I am experimenting with constructing some DNNs in a notebook running in Azure Machine Learning Studio. In order to speed up model training in tensorflow/keras I want to utilize the GPU of my compute instance. However, upon importing tensorflow in my notebook, I get the following error:
I tensorflow/core/platform/cpu_feature_guard.cc:193] This TensorFlow binary is optimized with oneAPI Deep Neural Network Library (oneDNN) to use the following CPU instructions in performance-critical operations: AVX2 FMA
To enable them in other operations, rebuild TensorFlow with the appropriate compiler flags.
W tensorflow/compiler/xla/stream_executor/platform/default/dso_loader.cc:64] Could not load dynamic library 'libcudart.so.11.0'; dlerror: libcudart.so.11.0: cannot open shared object file: No such file or directory
I tensorflow/compiler/xla/stream_executor/cuda/cudart_stub.cc:29] Ignore above cudart dlerror if you do not have a GPU set up on your machine.
W tensorflow/compiler/xla/stream_executor/platform/default/dso_loader.cc:64] Could not load dynamic library 'libnvinfer.so.7'; dlerror: libnvinfer.so.7: cannot open shared object file: No such file or directory
W tensorflow/compiler/xla/stream_executor/platform/default/dso_loader.cc:64] Could not load dynamic library 'libnvinfer_plugin.so.7'; dlerror: libnvinfer_plugin.so.7: cannot open shared object file: No such file or directory
W tensorflow/compiler/tf2tensorrt/utils/py_utils.cc:38] TF-TRT Warning: Cannot dlopen some TensorRT libraries. If you would like to use Nvidia GPU with TensorRT, please make sure the missing libraries mentioned above are installed properly.

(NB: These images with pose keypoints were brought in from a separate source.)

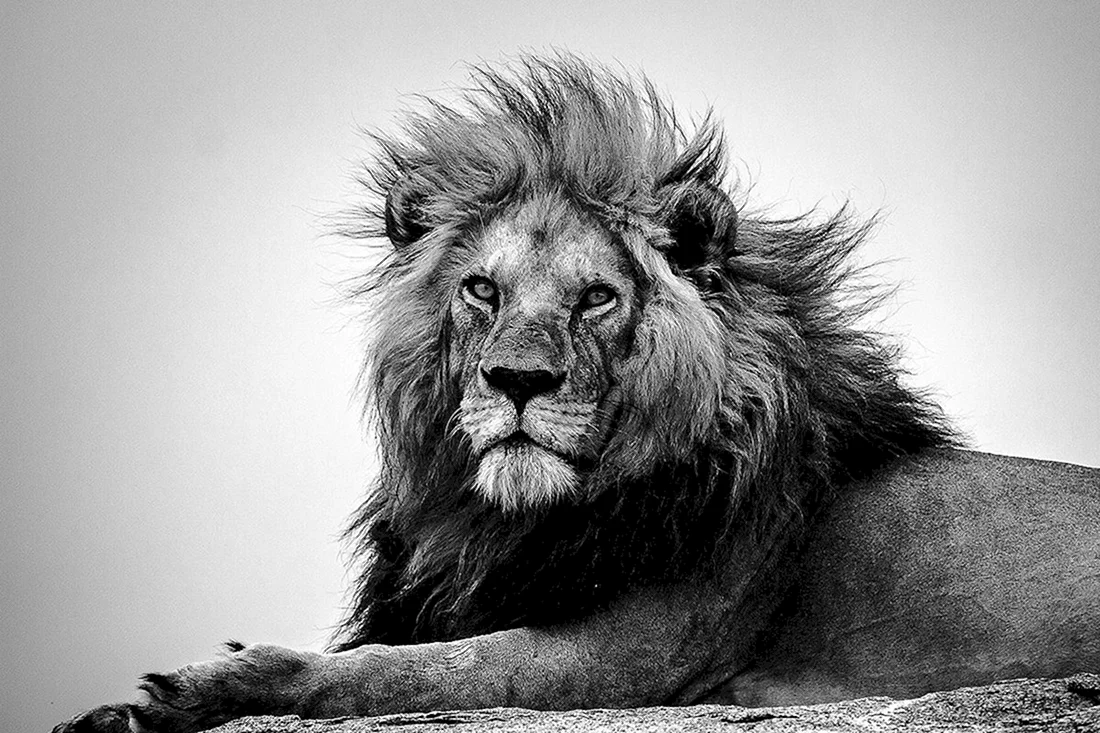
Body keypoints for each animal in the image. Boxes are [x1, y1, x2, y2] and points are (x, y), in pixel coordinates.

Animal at [56, 55, 1100, 733]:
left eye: (596, 296)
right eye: (482, 289)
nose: (518, 380)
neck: (503, 520)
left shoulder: (626, 659)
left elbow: (395, 672)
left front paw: (201, 687)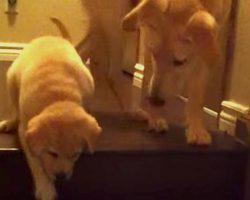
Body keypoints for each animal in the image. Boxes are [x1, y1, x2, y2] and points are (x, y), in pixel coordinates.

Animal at [0, 36, 102, 200]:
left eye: (75, 154)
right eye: (52, 153)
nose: (61, 176)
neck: (59, 98)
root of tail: (49, 37)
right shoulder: (25, 132)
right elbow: (36, 162)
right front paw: (45, 188)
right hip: (11, 78)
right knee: (15, 108)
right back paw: (10, 122)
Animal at [122, 0, 229, 145]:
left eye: (179, 62)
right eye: (154, 54)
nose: (154, 100)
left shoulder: (204, 51)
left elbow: (197, 96)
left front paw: (196, 130)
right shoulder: (147, 44)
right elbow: (147, 79)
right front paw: (154, 116)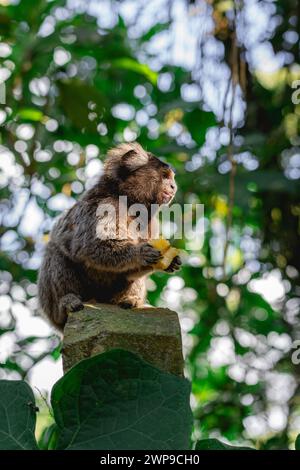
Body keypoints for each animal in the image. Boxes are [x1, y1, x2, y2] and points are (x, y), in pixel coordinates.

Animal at [37, 143, 180, 330]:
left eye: (172, 179)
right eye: (165, 176)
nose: (173, 187)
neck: (129, 203)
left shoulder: (151, 223)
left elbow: (130, 270)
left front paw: (170, 261)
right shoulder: (103, 206)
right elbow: (90, 247)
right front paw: (139, 253)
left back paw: (130, 300)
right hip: (53, 305)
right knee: (55, 251)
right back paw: (66, 302)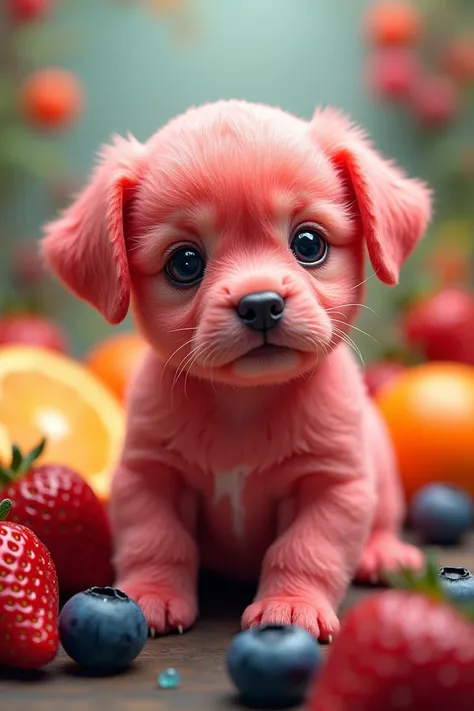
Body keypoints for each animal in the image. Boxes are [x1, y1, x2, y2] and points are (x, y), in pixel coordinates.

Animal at [42, 100, 432, 640]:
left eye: (308, 243)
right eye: (185, 262)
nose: (261, 304)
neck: (242, 407)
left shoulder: (334, 486)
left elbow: (305, 550)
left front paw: (290, 605)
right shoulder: (149, 475)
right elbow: (157, 541)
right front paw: (150, 595)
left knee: (383, 521)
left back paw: (383, 551)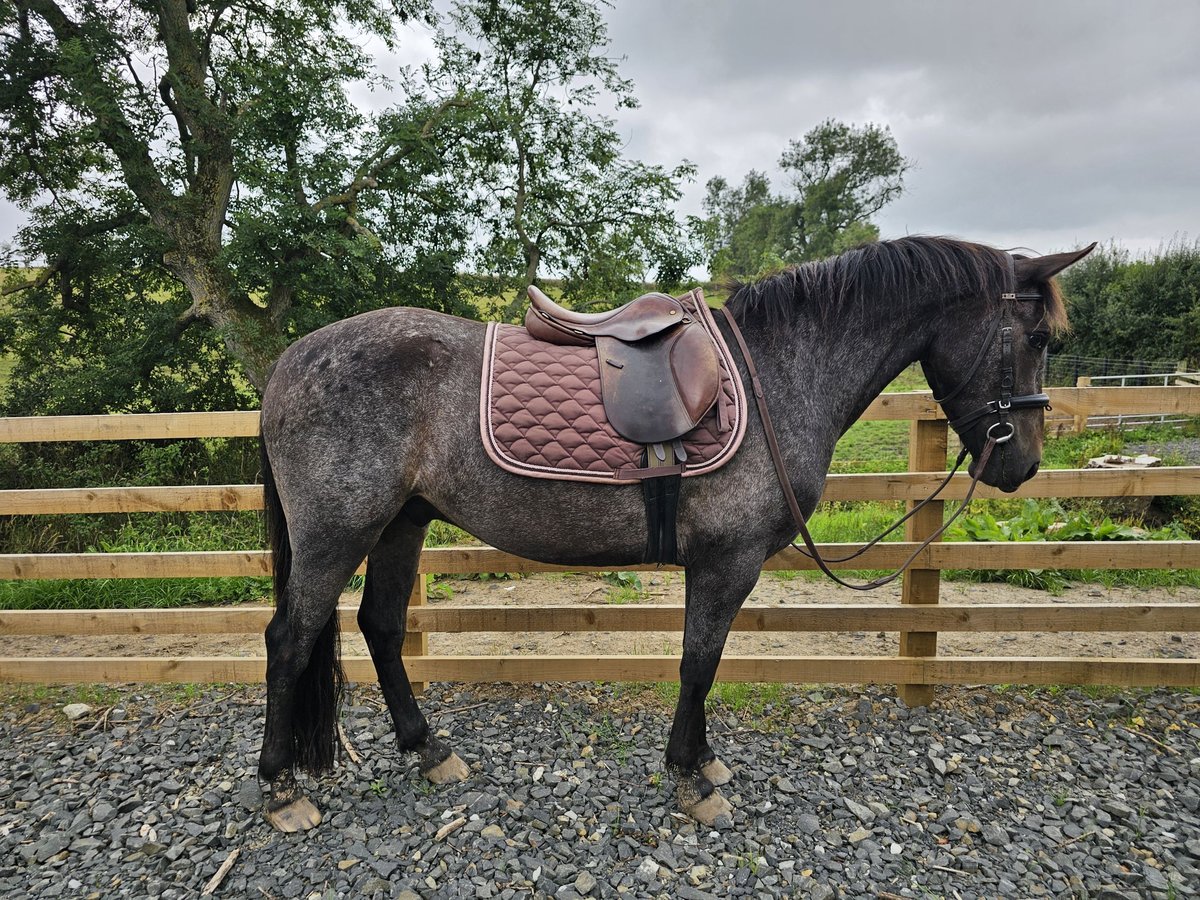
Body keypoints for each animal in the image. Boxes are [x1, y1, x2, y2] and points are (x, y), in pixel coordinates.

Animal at [256, 235, 1094, 831]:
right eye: (1038, 339)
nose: (1022, 464)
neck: (777, 372)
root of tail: (289, 361)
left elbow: (705, 666)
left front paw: (703, 763)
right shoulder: (725, 562)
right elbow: (700, 664)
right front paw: (692, 778)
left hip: (401, 522)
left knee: (380, 626)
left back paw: (427, 750)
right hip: (338, 532)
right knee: (290, 642)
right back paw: (280, 790)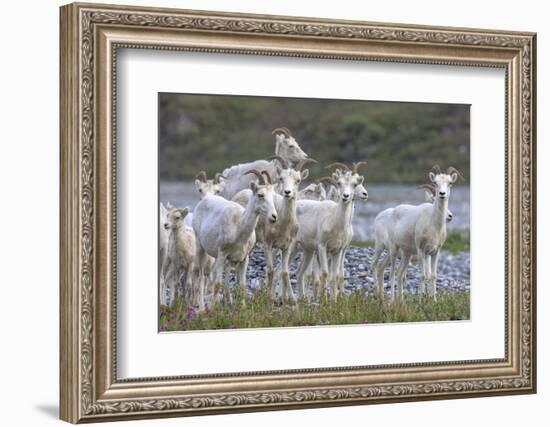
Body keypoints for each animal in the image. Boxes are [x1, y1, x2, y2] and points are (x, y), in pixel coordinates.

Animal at [194, 170, 280, 308]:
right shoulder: (222, 254)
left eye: (273, 196)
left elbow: (242, 285)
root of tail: (205, 200)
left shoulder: (244, 258)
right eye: (260, 195)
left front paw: (242, 308)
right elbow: (217, 283)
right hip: (200, 247)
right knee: (202, 276)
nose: (274, 216)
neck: (238, 226)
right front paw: (212, 308)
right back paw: (202, 307)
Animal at [374, 166, 464, 302]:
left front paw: (434, 300)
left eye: (450, 183)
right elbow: (423, 275)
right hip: (392, 249)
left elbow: (432, 275)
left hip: (406, 254)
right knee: (391, 273)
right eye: (435, 183)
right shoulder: (422, 251)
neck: (434, 225)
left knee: (397, 273)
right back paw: (391, 301)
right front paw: (421, 301)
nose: (442, 194)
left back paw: (398, 302)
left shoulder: (435, 252)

I am running my notebook on a STANDARD_NC4AS_T4_V3 compute instance, which does have a GPU (also confirmed by running the nvidia-smi
command in the terminal, showing CUDA version 11.4).
I am using the vanilla Python 3.8 - Pytorch and Tensorflow
environment that comes with the compute instance. I have not attempted to install any additional packages in the environment. I have tried the same also with the remaining environments that are available by default on the compute instance.
The installed version of tensorflow = 2.11
, and the available version of CUDA=11.4
, which should be compatible as far as I can tell.
Please advice how can I enable GPU training on such a compute instance?
Is there a way to rebuild tensorflow with the right compiler flags (and what are they)?